Ist die Winterfütterung sinnvoll?

In den letzten Jahren ist die Fütterung von Vögeln im Winter immer mehr umstritten.
Fütterungsgegner behaupten, die Winterfütterung greife in den natürlichen Ausleseprozess ein und gut entwickelte, starke Vögel hätten keine Probleme bei der Futtersuche im Winter.

Umweltbedingungen

Leider sind die Umweltbedingungen für unsere Vögel aber so schlecht, dass diese durch Pestizide gegen Insekten nur noch wenig Futter finden.
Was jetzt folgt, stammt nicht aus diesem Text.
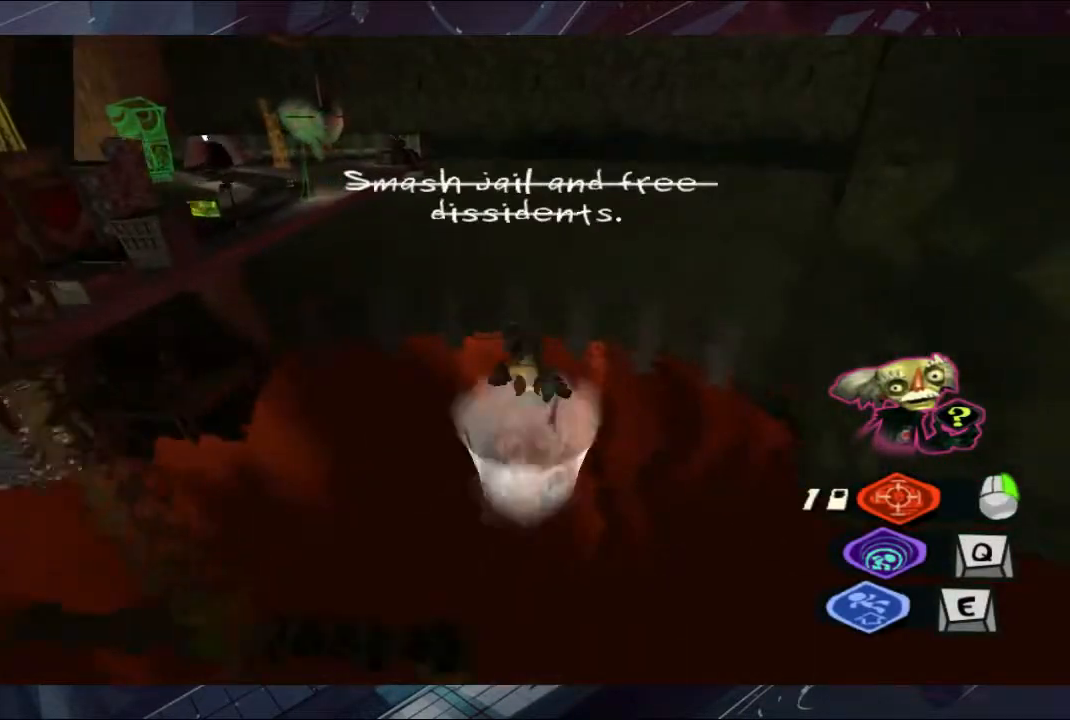
{"buttons": ["B"], "left_stick": "up", "right_stick": "center", "events": [[33, "A", "down"], [33, "B", "down"], [100, "A", "up"], [100, "B", "up"], [167, "A", "down"], [167, "B", "down"], [233, "A", "up"], [233, "B", "up"], [300, "A", "down"], [300, "B", "down"], [367, "A", "up"], [367, "B", "up"], [433, "B", "down"]]}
Selbst die wenigen lebenden Insekten sind so belastet, dass viele Vögel durch das fressen dieser einen grausamen Tod erleiden.
Aus diesem Grund ist für uns klar: Vogelfütterung ist besonders im Winter sinnvoll!

Vögel beobachten

Zudem profitieren auch Sie davon: Oft zeigen sich bei der Fütterung verschiedene Arten, welche teilweise besonders hübsch gefärbt sind und sich Ihnen zu keiner anderen Gelegenheit so annähern. Die Vögel zu beobachten kann sehr interessant sein, insbesondere Kinder lernen dabei viel über die heimische Tierwelt.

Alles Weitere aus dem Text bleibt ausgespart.